### TASK REQUIREMENTS
From the entries below, return only the lines starting at the one that contains "загрязнений. Уничтожает патогенные" and ending at the one that contains "جامعہ سندھ جامشورو اور اس کے مختلف", exactly as they stand.

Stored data
--
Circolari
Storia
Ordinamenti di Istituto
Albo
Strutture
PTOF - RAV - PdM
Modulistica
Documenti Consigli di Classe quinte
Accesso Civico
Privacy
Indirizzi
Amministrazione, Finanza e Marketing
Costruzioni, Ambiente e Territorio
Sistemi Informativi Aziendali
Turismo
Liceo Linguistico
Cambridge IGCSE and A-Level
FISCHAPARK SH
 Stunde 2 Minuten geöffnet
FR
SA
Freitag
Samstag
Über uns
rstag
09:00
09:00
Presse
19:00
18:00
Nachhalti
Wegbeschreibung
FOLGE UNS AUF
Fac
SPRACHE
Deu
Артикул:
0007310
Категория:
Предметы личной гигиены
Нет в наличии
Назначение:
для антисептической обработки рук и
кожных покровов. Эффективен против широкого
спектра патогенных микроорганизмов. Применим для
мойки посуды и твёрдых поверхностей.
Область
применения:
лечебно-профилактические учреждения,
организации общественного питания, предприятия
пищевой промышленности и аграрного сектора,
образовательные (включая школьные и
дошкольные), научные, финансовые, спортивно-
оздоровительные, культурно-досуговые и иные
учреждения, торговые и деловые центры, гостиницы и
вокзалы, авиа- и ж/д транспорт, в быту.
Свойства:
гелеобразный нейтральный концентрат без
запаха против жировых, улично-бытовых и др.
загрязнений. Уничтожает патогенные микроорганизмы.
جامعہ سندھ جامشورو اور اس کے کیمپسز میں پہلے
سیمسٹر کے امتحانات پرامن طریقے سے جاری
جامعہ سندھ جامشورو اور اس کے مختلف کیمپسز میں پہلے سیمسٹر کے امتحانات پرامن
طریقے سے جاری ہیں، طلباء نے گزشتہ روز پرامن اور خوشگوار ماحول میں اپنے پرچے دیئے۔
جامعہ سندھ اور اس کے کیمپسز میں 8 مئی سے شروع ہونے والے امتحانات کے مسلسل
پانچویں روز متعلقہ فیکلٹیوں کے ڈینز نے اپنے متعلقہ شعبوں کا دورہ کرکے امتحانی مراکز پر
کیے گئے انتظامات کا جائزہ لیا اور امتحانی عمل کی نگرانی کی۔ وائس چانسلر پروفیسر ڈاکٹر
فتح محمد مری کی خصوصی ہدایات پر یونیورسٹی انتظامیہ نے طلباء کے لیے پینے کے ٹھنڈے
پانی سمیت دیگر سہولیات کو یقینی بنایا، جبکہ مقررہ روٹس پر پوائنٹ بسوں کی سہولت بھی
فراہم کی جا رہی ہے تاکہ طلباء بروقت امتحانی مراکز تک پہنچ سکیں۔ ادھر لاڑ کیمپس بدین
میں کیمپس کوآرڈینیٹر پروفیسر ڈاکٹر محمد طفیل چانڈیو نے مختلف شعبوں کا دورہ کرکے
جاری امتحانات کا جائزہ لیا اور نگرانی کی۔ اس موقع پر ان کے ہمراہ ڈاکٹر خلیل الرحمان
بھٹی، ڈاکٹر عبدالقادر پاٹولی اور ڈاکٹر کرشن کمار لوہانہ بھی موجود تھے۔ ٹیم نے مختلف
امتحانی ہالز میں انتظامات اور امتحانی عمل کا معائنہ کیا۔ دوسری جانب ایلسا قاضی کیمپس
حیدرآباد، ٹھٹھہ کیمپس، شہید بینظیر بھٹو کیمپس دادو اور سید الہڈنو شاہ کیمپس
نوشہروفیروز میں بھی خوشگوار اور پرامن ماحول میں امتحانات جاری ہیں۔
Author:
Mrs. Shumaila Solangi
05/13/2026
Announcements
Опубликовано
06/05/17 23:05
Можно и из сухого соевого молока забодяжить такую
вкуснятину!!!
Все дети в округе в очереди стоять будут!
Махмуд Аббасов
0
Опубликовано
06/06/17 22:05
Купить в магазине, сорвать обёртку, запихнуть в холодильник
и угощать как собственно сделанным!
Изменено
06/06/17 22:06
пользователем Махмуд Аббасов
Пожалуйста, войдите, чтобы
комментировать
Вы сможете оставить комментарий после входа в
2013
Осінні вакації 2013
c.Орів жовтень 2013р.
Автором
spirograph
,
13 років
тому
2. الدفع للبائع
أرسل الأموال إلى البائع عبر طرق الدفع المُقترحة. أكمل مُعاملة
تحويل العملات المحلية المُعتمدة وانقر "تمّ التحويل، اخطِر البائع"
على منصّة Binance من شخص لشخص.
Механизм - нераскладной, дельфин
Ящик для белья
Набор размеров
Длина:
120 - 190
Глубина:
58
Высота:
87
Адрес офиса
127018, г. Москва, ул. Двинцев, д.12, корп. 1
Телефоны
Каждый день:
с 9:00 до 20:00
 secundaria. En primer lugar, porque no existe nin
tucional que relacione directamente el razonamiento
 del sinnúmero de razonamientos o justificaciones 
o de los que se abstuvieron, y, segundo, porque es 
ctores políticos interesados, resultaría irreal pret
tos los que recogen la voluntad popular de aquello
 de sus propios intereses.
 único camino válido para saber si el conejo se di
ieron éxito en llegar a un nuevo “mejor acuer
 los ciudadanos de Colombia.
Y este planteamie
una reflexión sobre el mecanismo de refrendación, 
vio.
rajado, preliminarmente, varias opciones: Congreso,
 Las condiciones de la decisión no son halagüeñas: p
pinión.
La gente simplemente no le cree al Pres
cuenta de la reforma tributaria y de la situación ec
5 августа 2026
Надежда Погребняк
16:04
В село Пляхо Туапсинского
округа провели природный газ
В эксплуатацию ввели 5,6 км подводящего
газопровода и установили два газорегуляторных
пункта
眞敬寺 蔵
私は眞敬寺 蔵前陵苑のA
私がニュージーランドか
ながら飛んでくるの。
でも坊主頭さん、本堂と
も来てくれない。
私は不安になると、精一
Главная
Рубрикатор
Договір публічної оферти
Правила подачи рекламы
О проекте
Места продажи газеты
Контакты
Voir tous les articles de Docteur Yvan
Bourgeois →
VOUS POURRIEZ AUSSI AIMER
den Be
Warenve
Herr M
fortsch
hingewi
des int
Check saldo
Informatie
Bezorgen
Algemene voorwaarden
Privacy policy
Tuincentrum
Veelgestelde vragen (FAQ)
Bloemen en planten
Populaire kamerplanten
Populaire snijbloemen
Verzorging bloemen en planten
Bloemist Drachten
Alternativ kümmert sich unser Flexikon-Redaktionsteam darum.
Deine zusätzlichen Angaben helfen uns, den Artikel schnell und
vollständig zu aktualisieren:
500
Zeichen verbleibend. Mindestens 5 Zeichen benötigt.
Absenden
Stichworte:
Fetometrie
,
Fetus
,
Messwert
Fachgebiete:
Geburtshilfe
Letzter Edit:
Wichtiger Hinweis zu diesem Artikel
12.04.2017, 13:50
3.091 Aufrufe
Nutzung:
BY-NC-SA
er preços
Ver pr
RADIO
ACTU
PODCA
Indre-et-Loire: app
--
### OUTPUT
загрязнений. Уничтожает патогенные микроорганизмы.
جامعہ سندھ جامشورو اور اس کے کیمپسز میں پہلے
سیمسٹر کے امتحانات پرامن طریقے سے جاری
جامعہ سندھ جامشورو اور اس کے مختلف کیمپسز میں پہلے سیمسٹر کے امتحانات پرامن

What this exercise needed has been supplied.